La seule chose qui m'a fait tenir jusqu'à la fin reste la "philosophie" développée par l'auteur, une idée bien précise de ce qu'est l'humain et de comment il peut atteindre le bonheur.
Elle est intéressante mais complètement gâchée par d'énormes clichés de genre (femmes toujours quasi-inutiles et passives en tant que personnages et devant répondre à des stéréotypes précis pour être des "héroïnes", réduites aux rôles d'objets de désir et/ou de mères), et de sexualité (systématiquement les personnages se mettent en couple, hétéros évidemment, et les allusions à l'acte sexuel sont fatiguantes, leur description lasse par leur manque consternant d'imagination).
Bon livre et histoire travaillée et très intéressante. Le 1er tome est vraiment engageant, les deux suivants sont trop longs et auraient largement pu être condensés en un seul tome.
Après un deuxième tome moins réussi, le dernier tome repart dans la bonne direction.
Le manque de rythme et le flottement du deuxième tome sont moins présent dans ce livre qui clôture la série. Les personnages sont de nouveau plus solides et l'histoire devient plus dynamique, mieux ficelée.
En tout, une trilogie satisfaisante qui commence très fort mais qui laisse un peu un goût d'inachevé.
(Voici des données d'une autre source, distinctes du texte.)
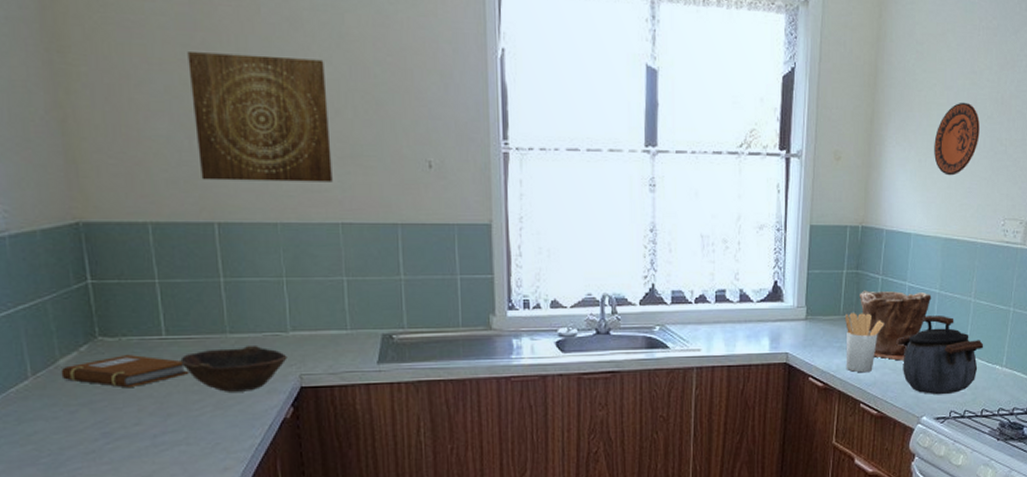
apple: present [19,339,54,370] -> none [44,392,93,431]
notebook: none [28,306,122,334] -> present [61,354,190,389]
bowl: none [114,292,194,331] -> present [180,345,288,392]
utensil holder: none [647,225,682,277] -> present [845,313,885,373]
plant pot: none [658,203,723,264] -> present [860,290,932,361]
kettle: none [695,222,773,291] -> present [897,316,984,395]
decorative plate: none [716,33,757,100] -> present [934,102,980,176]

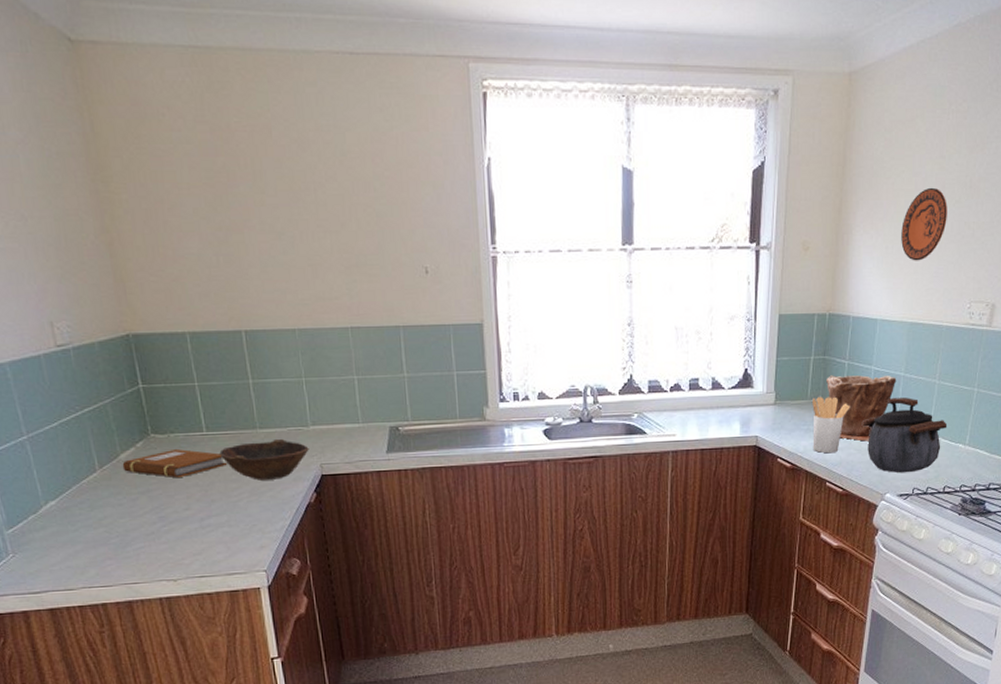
wall art: present [187,52,333,182] -> none [211,176,341,293]

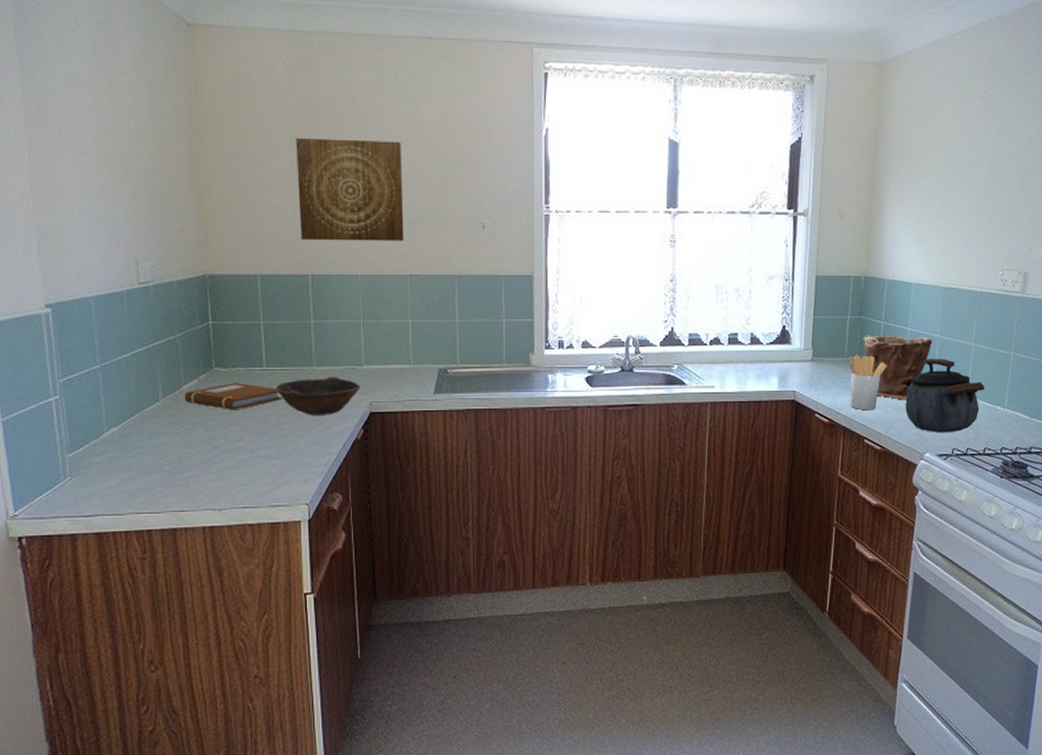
wall art: none [211,176,341,293] -> present [296,138,404,241]
decorative plate: present [901,187,947,261] -> none [933,164,977,230]

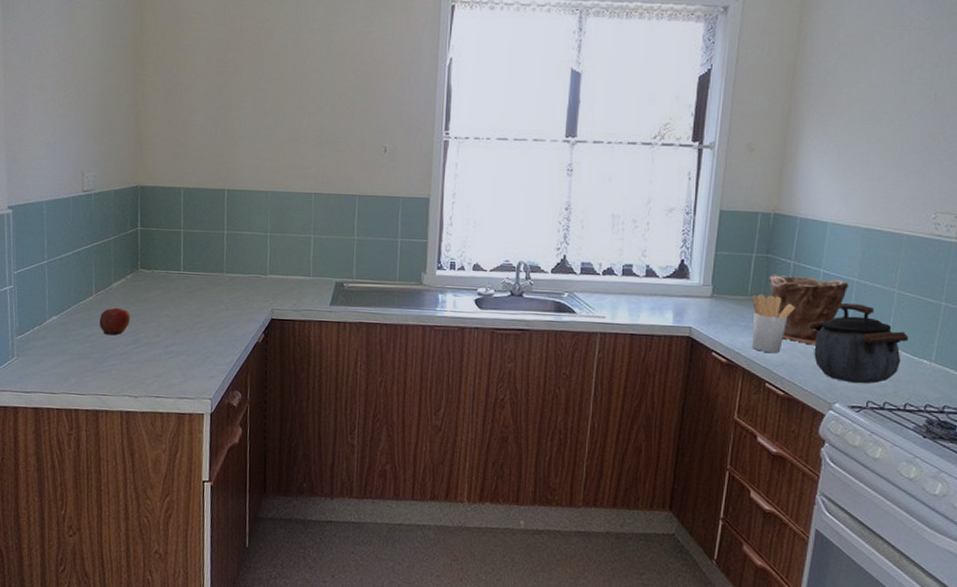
apple: none [169,412,207,444] -> present [99,307,130,336]
notebook: present [184,382,283,410] -> none [113,283,196,309]
bowl: present [276,376,361,415] -> none [190,282,264,319]
wall art: present [296,138,404,241] -> none [220,66,314,162]

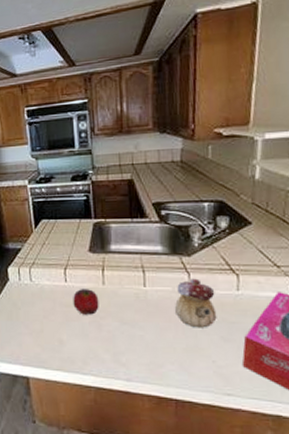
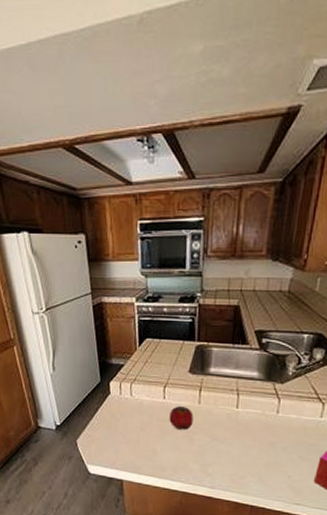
teapot: present [175,278,217,328] -> none [262,404,301,448]

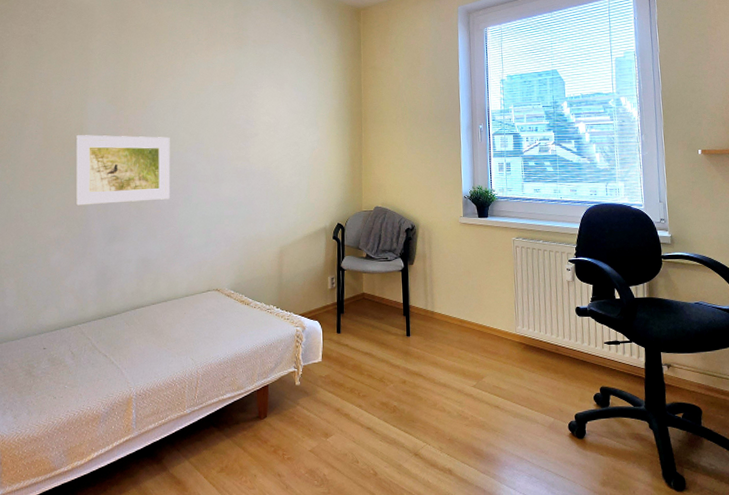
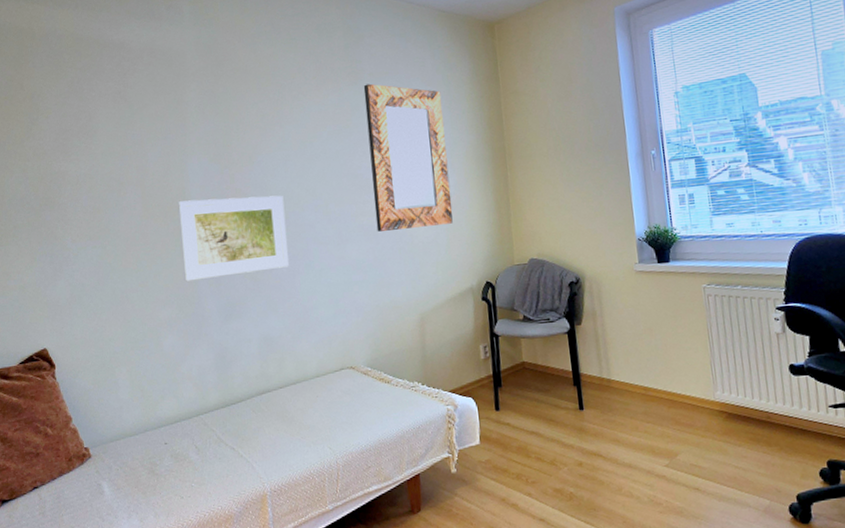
home mirror: none [247,49,314,175] -> present [363,83,453,232]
Comme certains l'on dit, certains de personnages restent sans intérêt ou très superficielles. Et l'histoire reste somme toute assez prévisible.
Les points fort de cette série sont pour moi les questions que soulèvent ces livres sur la connaissance de soi et le voyage interne / spirituel. Ça laisse pour moi un message profond qui compensent les quelques points faibles de cette oeuvre.
Même si ce n'est pas un chef-d'oeuvre, une série à découvrir.
Un très bon roman qui met fin à une trilogie qui m'a tenu en haleine pendant de longues semaines. J'ai beaucoup aimé le style de l'auteur. Une très belle découverte
Ce troisième et dernier tome des "Guerriers du silence" est sans surprise et à l'image de l'ensemble de la trilogie : agréable à lire, mais avec toujours l'impression qu'il manque un petit quelque chose pour être vraiment mémorable.